Other gentlemen who had spoken of him knew him as a great soldier. He saw him in other days when the roar of the last battle had died in defeat and when he had turned his steps to the pursuit of peaceful avocations. No man did more to destroy sectionalism than Joseph E. Johnston. He was called to represent his people in Congress. There it was that he knew him, and no man served the Government better than did Johnston.

β€˜I knew him in his home,’ said the speaker. β€˜It was then that the beauties of his character were open to view. In the field he was the great leader; at home he was the kind, gentle father and loving husband. When the history of this war has been written no page will be brighter than that which records the deeds of Joseph E. Johnston. I think the time will come when the passions of war are cooled and its true story is written, and the judgment will then be that Joseph E. Johnston was inferior to no man in the war.’

Colonel Young's speech was an eloquent tribute to the life and character of General Johnston. He told in clear-cut, ringing words of the deeds which will make his name live in the annals of the world.

This address concluded the regular programme of orations.
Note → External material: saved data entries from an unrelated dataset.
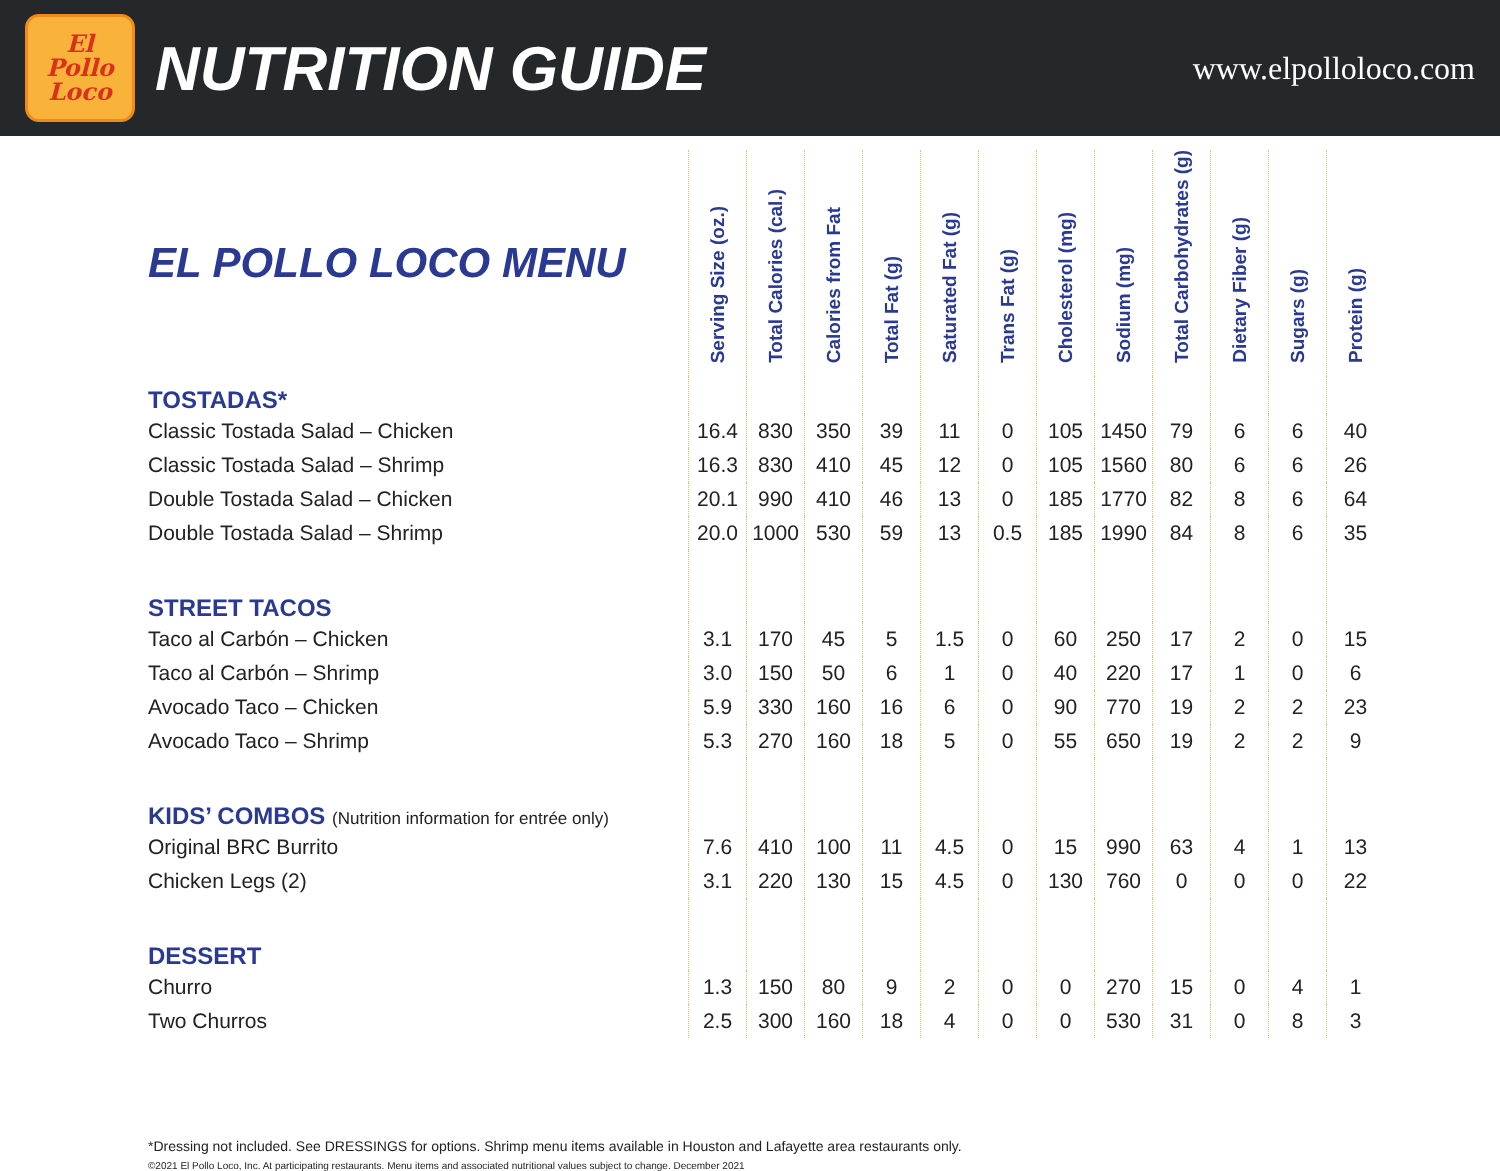El
Pollo
Loco
NUTRITION GUIDE
www.elpolloloco.com
| EL POLLO LOCO MENU | Serving Size (oz.) | Total Calories (cal.) | Calories from Fat | Total Fat (g) | Saturated Fat (g) | Trans Fat (g) | Cholesterol (mg) | Sodium (mg) | Total Carbohydrates (g) | Dietary Fiber (g) | Sugars (g) | Protein (g) |
| --- | --- | --- | --- | --- | --- | --- | --- | --- | --- | --- | --- | --- |
| TOSTADAS* | | | | | | | | | | | | |
| Classic Tostada Salad – Chicken | 16.4 | 830 | 350 | 39 | 11 | 0 | 105 | 1450 | 79 | 6 | 6 | 40 |
| Classic Tostada Salad – Shrimp | 16.3 | 830 | 410 | 45 | 12 | 0 | 105 | 1560 | 80 | 6 | 6 | 26 |
| Double Tostada Salad – Chicken | 20.1 | 990 | 410 | 46 | 13 | 0 | 185 | 1770 | 82 | 8 | 6 | 64 |
| Double Tostada Salad – Shrimp | 20.0 | 1000 | 530 | 59 | 13 | 0.5 | 185 | 1990 | 84 | 8 | 6 | 35 |
| STREET TACOS | | | | | | | | | | | | |
| Taco al Carbón – Chicken | 3.1 | 170 | 45 | 5 | 1.5 | 0 | 60 | 250 | 17 | 2 | 0 | 15 |
| Taco al Carbón – Shrimp | 3.0 | 150 | 50 | 6 | 1 | 0 | 40 | 220 | 17 | 1 | 0 | 6 |
| Avocado Taco – Chicken | 5.9 | 330 | 160 | 16 | 6 | 0 | 90 | 770 | 19 | 2 | 2 | 23 |
| Avocado Taco – Shrimp | 5.3 | 270 | 160 | 18 | 5 | 0 | 55 | 650 | 19 | 2 | 2 | 9 |
| KIDS’ COMBOS (Nutrition information for entrée only) | | | | | | | | | | | | |
| Original BRC Burrito | 7.6 | 410 | 100 | 11 | 4.5 | 0 | 15 | 990 | 63 | 4 | 1 | 13 |
| Chicken Legs (2) | 3.1 | 220 | 130 | 15 | 4.5 | 0 | 130 | 760 | 0 | 0 | 0 | 22 |
| DESSERT | | | | | | | | | | | | |
| Churro | 1.3 | 150 | 80 | 9 | 2 | 0 | 0 | 270 | 15 | 0 | 4 | 1 |
| Two Churros | 2.5 | 300 | 160 | 18 | 4 | 0 | 0 | 530 | 31 | 0 | 8 | 3 |
*Dressing not included. See DRESSINGS for options. Shrimp menu items available in Houston and Lafayette area restaurants only.
©2021 El Pollo Loco, Inc. At participating restaurants. Menu items and associated nutritional values subject to change. December 2021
Chairman Patterson then announced that during the day he had received dispatches from the following named persons expressing sympathy with the purpose and spirit of the meeting and regret at inability to attend, to-wit: General G. T. Beauregard, Governor Stone, of Mississippi; Governor Eagan, of Arkansas; Senator Walthall, of Mississippi; Hon. Albert McNeill and Hon. James D. Porter, of Tennesse. The chairman also read a letter from Mrs. W. E. Moore, chairman of the Women's Confederate Monumental Association at Helena, Ark., expressing regrets that the association could not be represented at the meeting to do honor to the memory of General Johnston.

The orchestra rendered with fine expression the music of the hymn St. Cecilia, and the assemblage dispersed after benediction by Rev. N. M. Long.